Miscellaneous material to start your week.
- Tenille Bonogoure writes about the human costs of Canada's choice to respond to a deadly infectious disease with polite deference rather than a determined effort to stamp it out. Matt Rivers notes that Brazil's outright denial has led to even worse, including the emergence of a variant which threatens people around the globe. And Sumathi Reddy points out that while access to a vaccine may slightly alter the calculus involved in personal decision-making, it doesn't affect the ultimate need for people to keep COVID-19 locked down to the greatest extent possible.

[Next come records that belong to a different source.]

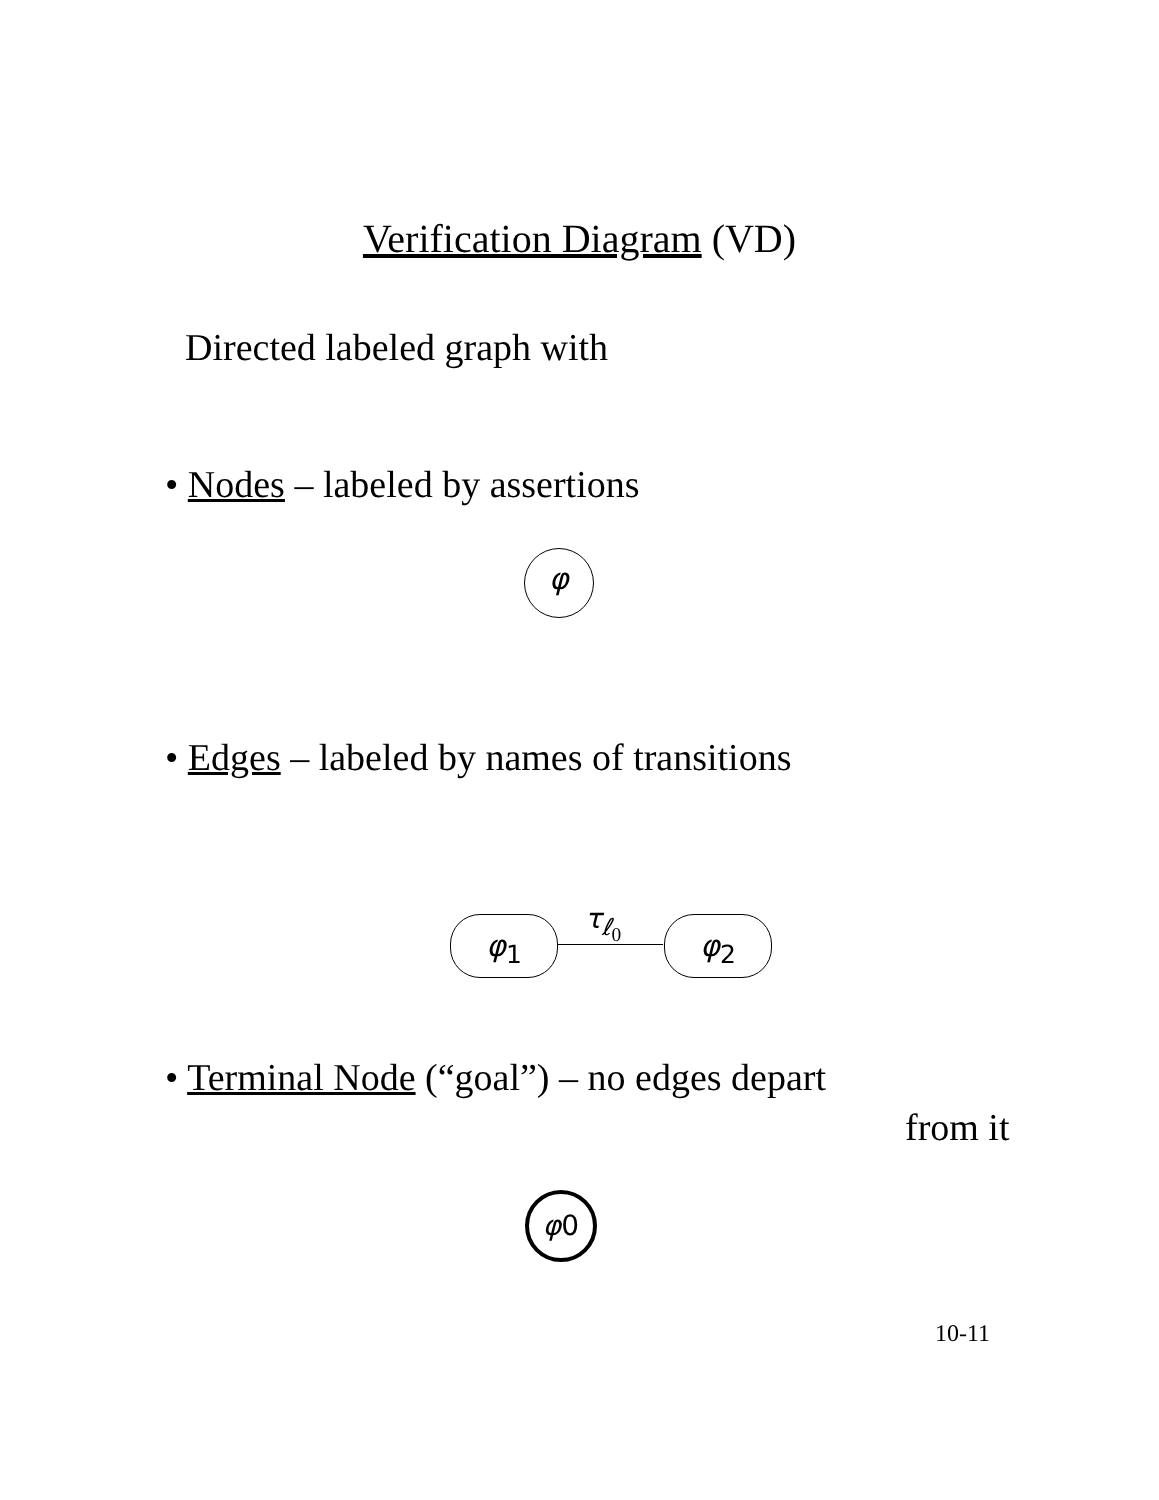Verification Diagram (VD)
Directed labeled graph with
• Nodes – labeled by assertions
φ
• Edges – labeled by names of transitions
φ<sub>1</sub> τ<sub>ℓ<sub>0</sub></sub> φ<sub>2</sub>
• Terminal Node (“goal”) – no edges depart
from it
φ 0
10-11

- The Globe and Mail's editorial board discusses the growing case for capital gains taxes on real estate based on wildly inflated housing prices in Canada's largest cities.
- The Manitoba Organization of Faculty Associations calls out Brian Pallister's utter obeisance to the U.S. conservative group American Legislative Exchange Council in preparing his hidden legislation, while Lucas Edmond calls out Pallister's authoritarian neoliberal education plan in particular. And Jeremy Klaszus and Jeremy Appel uncover the secretive, big-money campaign to reject any housing in Calgary other than developer-friendly suburban sprawl.
- But lest anybody think it's only the corporate sector looking to rally voters toward alternative choices, Alexander Kaufman notes that municipalities are serving as a focal point for climate organizing in the U.S. And Robert Reich writes that the unionization push at Amazon may represent the start of a new progressive era.
- Finally, Guy Quenneville reports on the findings of the Civilian Review and Complaints Commission on the RCMP's racism and neglect in response to the killing of Colten Boushie. And Joe Friesen reports that even that damning report was based on incomplete information as the RCMP destroyed evidence about its actions.